I am using the transformer’s Seq2SeqTrainer class to train a seq2seq model.
I am using the following parameters in the Seq2SeqTrainingArguments class, amongst others:

  • gradient accumulation steps: 8
  • batch size: 2
  • dataloader_drop_last: False

I am also using 2 GPUs for the training.
Therefore the total effective batch size is 8 * 2 * 2 = 32.
I have noticed the following: if I train the model with a dataset comprising 32 samples, the model performs 1 total optimization step per epoch (as expected), if I train with a dataset comprising 64 samples, the model performs 2 total optimization steps (as expected); however, if I train with a dataset comprising 60 samples (or any number between 33 and 63), the model performs 1 total optimization step, whereas I would expect there to be 2 optimization steps, since one optimization step can only process 32 samples and I set drop_last=False.
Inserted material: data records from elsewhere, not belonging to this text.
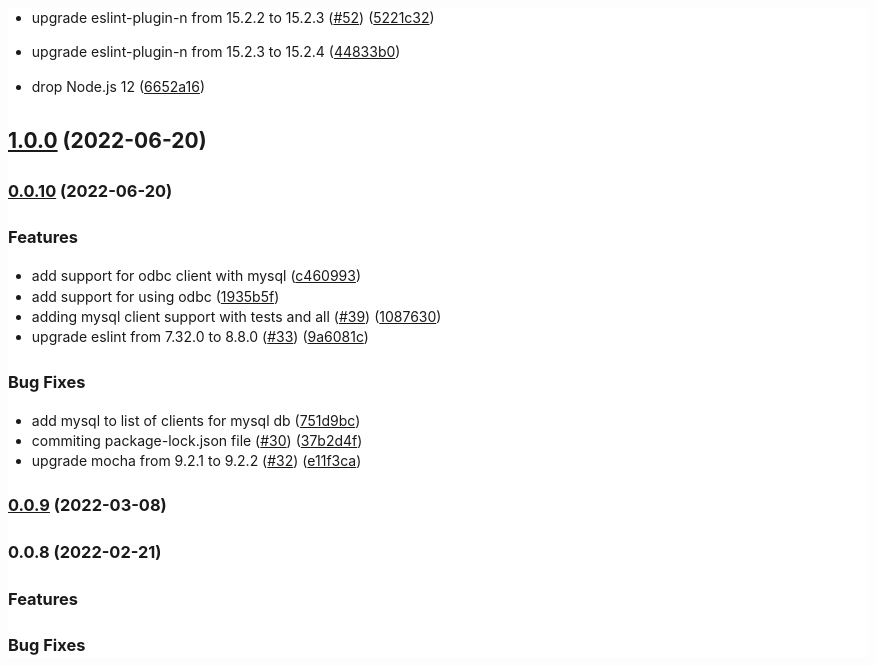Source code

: * upgrade eslint-plugin-n from 15.2.2 to 15.2.3 ([#52](https://github.com/nodeshift/kube-service-bindings/issues/52)) ([5221c32](https://github.com/nodeshift/kube-service-bindings/commit/5221c32dfaba9f6a7d6fcbc93dbc7dc2fb12d25c))
* upgrade eslint-plugin-n from 15.2.3 to 15.2.4 ([44833b0](https://github.com/nodeshift/kube-service-bindings/commit/44833b05a4fc498464506e3ed79b151b5ea183cd))


* drop Node.js 12 ([6652a16](https://github.com/nodeshift/kube-service-bindings/commit/6652a161c90838fea4afef288cbd3ff66a5bd390))

## [1.0.0](https://github.com/nodeshift/kube-service-bindings/compare/v0.0.10...v1.0.0) (2022-06-20)

### [0.0.10](https://github.com/nodeshift/kube-service-bindings/compare/v0.0.9...v0.0.10) (2022-06-20)


### Features

* add support for odbc client with mysql ([c460993](https://github.com/nodeshift/kube-service-bindings/commit/c460993d2784802b4ba1451af06f6d1e359d1721))
* add support for using odbc ([1935b5f](https://github.com/nodeshift/kube-service-bindings/commit/1935b5f94d1309e90fa5dae184977f486f1b9567))
* adding mysql client support with tests and all ([#39](https://github.com/nodeshift/kube-service-bindings/issues/39)) ([1087630](https://github.com/nodeshift/kube-service-bindings/commit/10876302ff7d587e57b2cf471441f95944fbd6ad))
* upgrade eslint from 7.32.0 to 8.8.0 ([#33](https://github.com/nodeshift/kube-service-bindings/issues/33)) ([9a6081c](https://github.com/nodeshift/kube-service-bindings/commit/9a6081c0c6a9c657b01e85743a3de25dc65c290a))


### Bug Fixes

* add mysql to list of clients for mysql db ([751d9bc](https://github.com/nodeshift/kube-service-bindings/commit/751d9bce3c2fb867550c692f4e979203783d7a2d))
* commiting package-lock.json file ([#30](https://github.com/nodeshift/kube-service-bindings/issues/30)) ([37b2d4f](https://github.com/nodeshift/kube-service-bindings/commit/37b2d4f0f6f0d4e6e2968fad2ca528e2277fb0fe))
* upgrade mocha from 9.2.1 to 9.2.2 ([#32](https://github.com/nodeshift/kube-service-bindings/issues/32)) ([e11f3ca](https://github.com/nodeshift/kube-service-bindings/commit/e11f3ca1802337b4b5aa7b9404ec971415175429))

### [0.0.9](https://github.com/nodeshift/kube-service-bindings/compare/v0.0.8...v0.0.9) (2022-03-08)

### 0.0.8 (2022-02-21)


### Features


### Bug Fixes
See extract console printout below

***** Running training *****
  Num examples = 60
  Num Epochs = 1
  Instantaneous batch size per device = 2
  Total train batch size (w. parallel, distributed & accumulation) = 32
  Gradient Accumulation steps = 8
  Total optimization steps = 1

Can anyone shine light as to why this is happening? Is this expected, or am I doing anything wrong?

Happy to provide a short reproducible code example if required.